CRAP-O
CRAP-O

Reputation: 31

Where to index correctly in MySQL tables?

I'm having a few queries similar to this:

SELECT * 
FROM users 
WHERE cat = X 
AND cat2 = X 
AND title LIKE %X% 
AND content LIKE %X% 
AND email LIKE %X% 
AND box LIKE %X% 
AND address LIKE %X%

Those long and slightly malformed queries are done by a proprietary software, so I can't optimize them.

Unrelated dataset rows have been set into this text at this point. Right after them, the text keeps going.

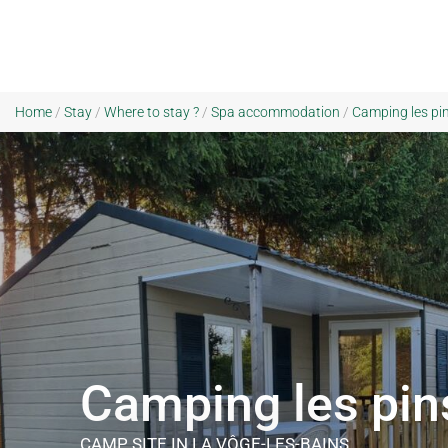
Home
/
Stay
/
Where to stay ?
/
Spa accommodation
/
Camping les pin
Camping les pin
CAMP SITE
IN LA VÔGE-LES-BAINS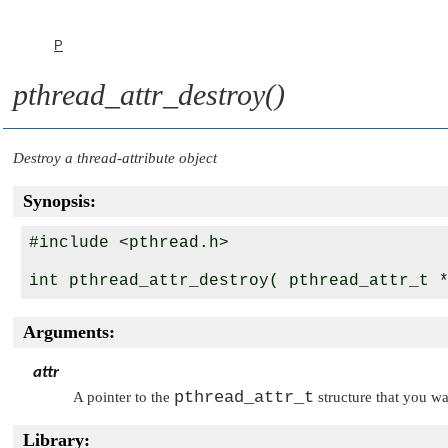
P
pthread_attr_destroy()
Destroy a thread-attribute object
Synopsis:
#include <pthread.h>

int pthread_attr_destroy( pthread_attr_t 
Arguments:
attr
pthread_attr_t
A pointer to the
structure that you wa
Library: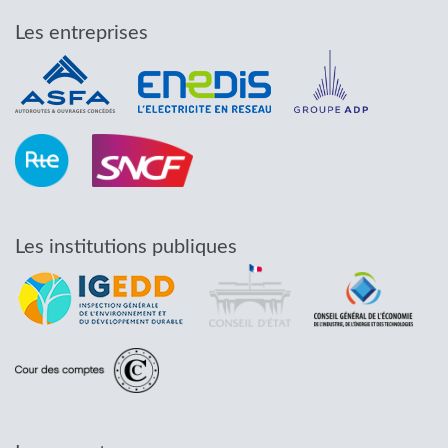
Les entreprises
Les institutions publiques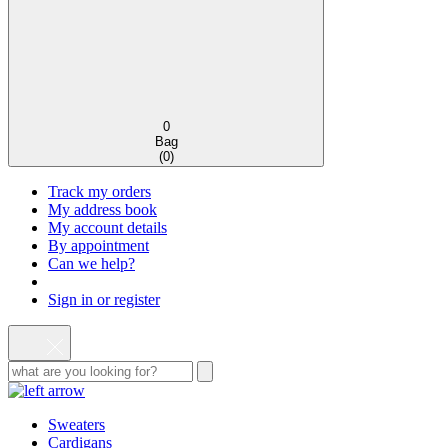
0
Bag
(
0
)
Track my orders
My address book
My account details
By appointment
Can we help?
Sign in or register
Sweaters
Cardigans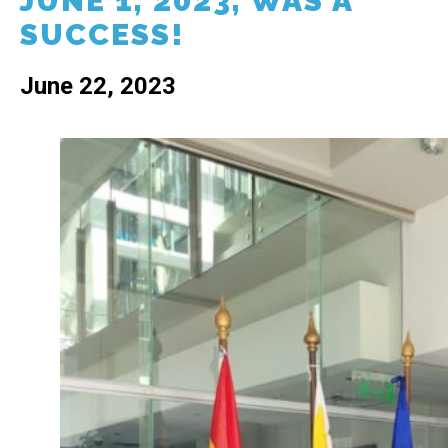
JUNE 1, 2023, WAS A
SUCCESS!
June 22, 2023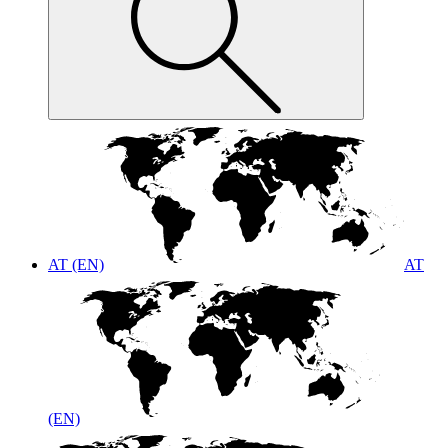
AT (EN)
AT
(EN)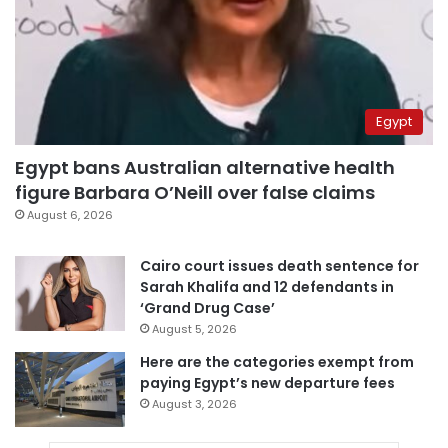
Egypt
Egypt bans Australian alternative health
figure Barbara O’Neill over false claims
August 6, 2026
Cairo court issues death sentence for
Sarah Khalifa and 12 defendants in
‘Grand Drug Case’
August 5, 2026
Here are the categories exempt from
paying Egypt’s new departure fees
August 3, 2026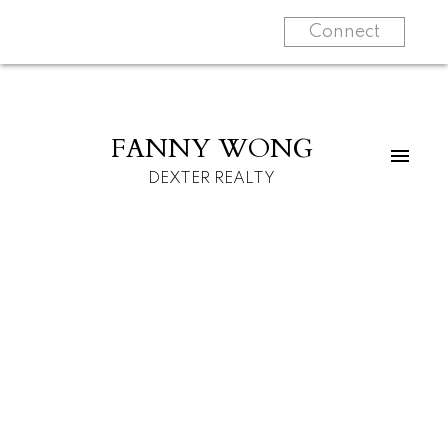
Connect
FANNY WONG
DEXTER REALTY
For home buyers
For home sellers
Know more about
Start your search
me
Learn more
Learn more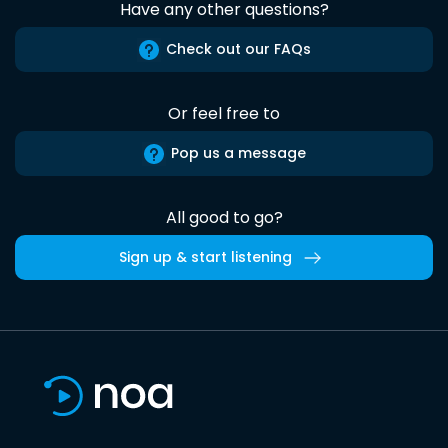
Have any other questions?
Check out our FAQs
Or feel free to
Pop us a message
All good to go?
Sign up & start listening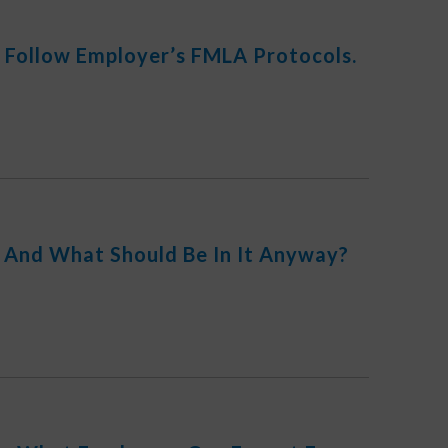
 Follow Employer’s FMLA Protocols.
And What Should Be In It Anyway?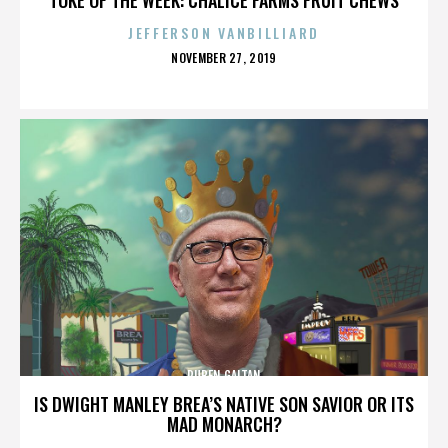
JEFFERSON VANBILLIARD
POSTED
NOVEMBER 27, 2019
ON
RUBEN GAITAN
IS DWIGHT MANLEY BREA’S NATIVE SON SAVIOR OR ITS
MAD MONARCH?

Any ideas where I should index and improve to get better performance?

Upvotes: 3

Views: 91

Answers (5)

snap
snap

Reputation: 2792

If many of the consecutive queries are exactly the same (I do not know if this is the case), you would greatly benefit from MySQL Query Cache.

Upvotes: 0

nobody
nobody

Reputation: 10645

Your best bet is to have a multi-column index on cat and cat2:

INDEX( cat, cat2 )

index on your string columns will not help at all as cularis mentioned.

Upvotes: 1

Nanne
Nanne

Reputation: 64429

You won't get anywhere with the LIKE parts of that query. But you can make sure that cat and cat2 are quick, by providing a combined index for those 2 columns.

Upvotes: 1

Pelle
Pelle

Reputation: 6588

Indexing is only useful if the expression tells you something about the beginning of a value. So, the LIKE operator only is useful when the expression does not start with a wildcard.

field1 =    'value'   # Index this
field2 LIKE 'value%'  # Index this
field3 LIKE '%value%' # Do not index, beginning characters unknown.
field4 LIKE '%value%' # Do not index, beginning characters unknown.

Also for the <, >, <= and >= operators, indexing the fields can be useful.

In your situation, put an index on cat and cat2.

Upvotes: 2

Jacob
Jacob

Reputation: 43299

MySQL Indexes

The index also can be used for LIKE comparisons if the argument to LIKE is a constant string that does not start with a wildcard character.

So you are out of luck for the LIKE %X% parts. For those, no index can be used and MySQL has to do a full scan of the table.